## [EXERCISE]
In the data that follows, find the line with "There is a structure"; transcribe it, every later line up to the one with "人民当家作主是社会主义民主政治的本质和核心。", and that line as well, exactly and with no others.

## [DATA EXCERPTS]
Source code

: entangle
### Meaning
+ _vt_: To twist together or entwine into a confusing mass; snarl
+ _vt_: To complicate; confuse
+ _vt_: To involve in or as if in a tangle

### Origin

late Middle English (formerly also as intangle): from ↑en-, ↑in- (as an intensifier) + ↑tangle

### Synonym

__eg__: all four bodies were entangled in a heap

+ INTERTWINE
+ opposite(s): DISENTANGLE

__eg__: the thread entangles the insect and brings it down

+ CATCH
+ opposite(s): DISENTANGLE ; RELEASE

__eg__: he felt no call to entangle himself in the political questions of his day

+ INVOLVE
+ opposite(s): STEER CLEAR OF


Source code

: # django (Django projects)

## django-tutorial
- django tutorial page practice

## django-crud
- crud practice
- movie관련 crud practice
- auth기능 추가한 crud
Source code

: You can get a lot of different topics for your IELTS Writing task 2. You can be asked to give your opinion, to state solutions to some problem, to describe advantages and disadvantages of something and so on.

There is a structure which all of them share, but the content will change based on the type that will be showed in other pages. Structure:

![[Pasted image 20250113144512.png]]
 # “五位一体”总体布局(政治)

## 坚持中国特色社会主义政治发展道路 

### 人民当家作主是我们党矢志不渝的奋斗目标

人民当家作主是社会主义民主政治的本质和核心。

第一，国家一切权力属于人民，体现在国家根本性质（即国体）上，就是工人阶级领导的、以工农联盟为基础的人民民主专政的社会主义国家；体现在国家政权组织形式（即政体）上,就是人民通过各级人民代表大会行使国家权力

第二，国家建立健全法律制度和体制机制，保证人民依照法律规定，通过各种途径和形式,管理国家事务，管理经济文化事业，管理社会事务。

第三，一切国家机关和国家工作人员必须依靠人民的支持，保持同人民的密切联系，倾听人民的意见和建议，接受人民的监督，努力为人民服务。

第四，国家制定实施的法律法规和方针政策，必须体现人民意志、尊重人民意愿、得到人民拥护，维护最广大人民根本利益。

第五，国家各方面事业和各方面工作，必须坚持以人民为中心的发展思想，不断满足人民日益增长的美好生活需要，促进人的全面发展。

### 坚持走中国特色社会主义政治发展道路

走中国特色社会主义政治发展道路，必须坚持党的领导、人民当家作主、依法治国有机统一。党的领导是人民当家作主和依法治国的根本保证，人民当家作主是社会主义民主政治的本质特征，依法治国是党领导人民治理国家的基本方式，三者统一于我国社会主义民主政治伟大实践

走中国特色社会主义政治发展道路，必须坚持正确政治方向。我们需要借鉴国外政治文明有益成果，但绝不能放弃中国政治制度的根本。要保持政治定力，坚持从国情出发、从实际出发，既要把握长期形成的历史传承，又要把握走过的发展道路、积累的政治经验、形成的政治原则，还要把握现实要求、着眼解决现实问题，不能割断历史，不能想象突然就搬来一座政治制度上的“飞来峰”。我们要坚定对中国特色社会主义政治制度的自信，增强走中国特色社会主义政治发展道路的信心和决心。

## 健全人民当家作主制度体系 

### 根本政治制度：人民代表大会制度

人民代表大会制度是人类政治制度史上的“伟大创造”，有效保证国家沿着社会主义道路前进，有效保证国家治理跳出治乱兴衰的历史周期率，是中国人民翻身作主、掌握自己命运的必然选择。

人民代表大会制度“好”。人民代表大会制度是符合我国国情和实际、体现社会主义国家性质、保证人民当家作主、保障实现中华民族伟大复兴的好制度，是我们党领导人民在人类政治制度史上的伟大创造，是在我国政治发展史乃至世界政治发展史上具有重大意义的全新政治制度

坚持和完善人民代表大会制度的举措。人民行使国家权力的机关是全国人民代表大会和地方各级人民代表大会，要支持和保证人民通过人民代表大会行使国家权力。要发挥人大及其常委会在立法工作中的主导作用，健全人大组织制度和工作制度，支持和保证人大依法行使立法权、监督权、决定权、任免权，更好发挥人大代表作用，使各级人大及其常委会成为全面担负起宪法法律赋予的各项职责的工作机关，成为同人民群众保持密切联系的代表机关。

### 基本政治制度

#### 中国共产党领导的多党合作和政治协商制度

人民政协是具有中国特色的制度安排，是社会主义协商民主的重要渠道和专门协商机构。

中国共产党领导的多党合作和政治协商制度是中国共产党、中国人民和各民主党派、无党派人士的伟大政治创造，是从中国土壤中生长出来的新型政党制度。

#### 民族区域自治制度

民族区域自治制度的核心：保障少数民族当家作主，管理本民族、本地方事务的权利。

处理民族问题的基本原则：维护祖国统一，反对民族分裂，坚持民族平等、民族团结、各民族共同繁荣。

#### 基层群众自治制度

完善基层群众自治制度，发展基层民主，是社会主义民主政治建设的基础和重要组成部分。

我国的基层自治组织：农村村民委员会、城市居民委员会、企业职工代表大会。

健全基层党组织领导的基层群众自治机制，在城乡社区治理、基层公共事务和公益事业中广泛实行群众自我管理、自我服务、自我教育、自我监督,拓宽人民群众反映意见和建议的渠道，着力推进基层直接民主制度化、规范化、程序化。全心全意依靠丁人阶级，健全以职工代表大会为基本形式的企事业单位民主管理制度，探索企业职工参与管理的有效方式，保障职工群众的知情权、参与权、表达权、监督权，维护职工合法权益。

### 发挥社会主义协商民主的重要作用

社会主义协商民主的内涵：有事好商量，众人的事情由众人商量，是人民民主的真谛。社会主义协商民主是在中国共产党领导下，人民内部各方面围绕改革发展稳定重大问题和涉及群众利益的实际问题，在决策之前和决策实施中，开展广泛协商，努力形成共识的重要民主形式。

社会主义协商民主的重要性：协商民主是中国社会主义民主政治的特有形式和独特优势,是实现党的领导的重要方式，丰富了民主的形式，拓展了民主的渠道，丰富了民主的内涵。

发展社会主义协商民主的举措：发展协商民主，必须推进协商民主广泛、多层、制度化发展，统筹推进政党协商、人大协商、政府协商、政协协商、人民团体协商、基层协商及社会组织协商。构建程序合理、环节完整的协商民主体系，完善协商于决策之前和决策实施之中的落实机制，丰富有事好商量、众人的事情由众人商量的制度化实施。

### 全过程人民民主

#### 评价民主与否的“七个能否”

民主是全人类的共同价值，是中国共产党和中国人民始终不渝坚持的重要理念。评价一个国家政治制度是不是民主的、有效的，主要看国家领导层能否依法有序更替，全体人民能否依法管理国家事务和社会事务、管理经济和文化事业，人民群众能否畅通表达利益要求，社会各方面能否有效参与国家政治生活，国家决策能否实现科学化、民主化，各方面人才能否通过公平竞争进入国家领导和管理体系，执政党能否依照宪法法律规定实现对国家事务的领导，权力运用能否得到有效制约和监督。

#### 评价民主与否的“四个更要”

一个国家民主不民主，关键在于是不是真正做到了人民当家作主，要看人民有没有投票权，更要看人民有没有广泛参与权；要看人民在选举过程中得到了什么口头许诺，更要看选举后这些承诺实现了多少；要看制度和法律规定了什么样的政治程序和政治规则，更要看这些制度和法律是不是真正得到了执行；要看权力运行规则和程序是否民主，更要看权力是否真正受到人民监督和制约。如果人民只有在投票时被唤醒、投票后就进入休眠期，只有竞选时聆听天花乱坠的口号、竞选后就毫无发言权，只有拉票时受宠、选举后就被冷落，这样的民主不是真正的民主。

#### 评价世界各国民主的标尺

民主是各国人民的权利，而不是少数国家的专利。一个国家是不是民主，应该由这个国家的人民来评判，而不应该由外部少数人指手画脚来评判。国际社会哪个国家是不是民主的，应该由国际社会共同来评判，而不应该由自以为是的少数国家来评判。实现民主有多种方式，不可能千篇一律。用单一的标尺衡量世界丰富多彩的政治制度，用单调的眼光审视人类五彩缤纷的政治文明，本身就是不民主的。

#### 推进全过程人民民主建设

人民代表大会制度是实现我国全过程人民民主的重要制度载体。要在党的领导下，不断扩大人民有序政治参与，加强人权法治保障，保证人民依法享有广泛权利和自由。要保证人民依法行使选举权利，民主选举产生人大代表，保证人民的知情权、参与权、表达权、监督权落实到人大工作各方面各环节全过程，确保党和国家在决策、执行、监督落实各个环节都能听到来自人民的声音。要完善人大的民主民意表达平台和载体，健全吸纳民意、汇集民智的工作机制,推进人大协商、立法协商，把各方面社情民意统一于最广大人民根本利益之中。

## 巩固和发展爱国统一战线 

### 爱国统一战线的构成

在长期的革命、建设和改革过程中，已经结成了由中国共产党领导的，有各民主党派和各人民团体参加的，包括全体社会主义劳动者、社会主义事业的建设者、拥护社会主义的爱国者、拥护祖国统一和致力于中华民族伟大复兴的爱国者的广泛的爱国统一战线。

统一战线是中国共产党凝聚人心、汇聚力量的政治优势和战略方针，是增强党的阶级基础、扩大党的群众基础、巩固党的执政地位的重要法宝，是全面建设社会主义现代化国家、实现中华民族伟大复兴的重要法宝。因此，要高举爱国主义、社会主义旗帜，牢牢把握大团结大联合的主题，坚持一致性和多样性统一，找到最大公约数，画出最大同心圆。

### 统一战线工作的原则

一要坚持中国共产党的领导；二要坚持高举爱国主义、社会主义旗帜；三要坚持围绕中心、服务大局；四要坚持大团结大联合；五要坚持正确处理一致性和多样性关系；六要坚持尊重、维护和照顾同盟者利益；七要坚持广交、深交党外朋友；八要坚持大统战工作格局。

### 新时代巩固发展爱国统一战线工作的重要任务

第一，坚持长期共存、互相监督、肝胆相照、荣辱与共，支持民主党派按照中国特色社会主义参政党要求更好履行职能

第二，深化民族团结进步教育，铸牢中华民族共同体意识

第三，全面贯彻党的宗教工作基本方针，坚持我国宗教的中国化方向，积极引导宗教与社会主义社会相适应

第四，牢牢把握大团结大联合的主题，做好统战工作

## [TASK SOLUTION]
There is a structure which all of them share, but the content will change based on the type that will be showed in other pages. Structure:

![[Pasted image 20250113144512.png]]
 # “五位一体”总体布局(政治)

## 坚持中国特色社会主义政治发展道路 

### 人民当家作主是我们党矢志不渝的奋斗目标

人民当家作主是社会主义民主政治的本质和核心。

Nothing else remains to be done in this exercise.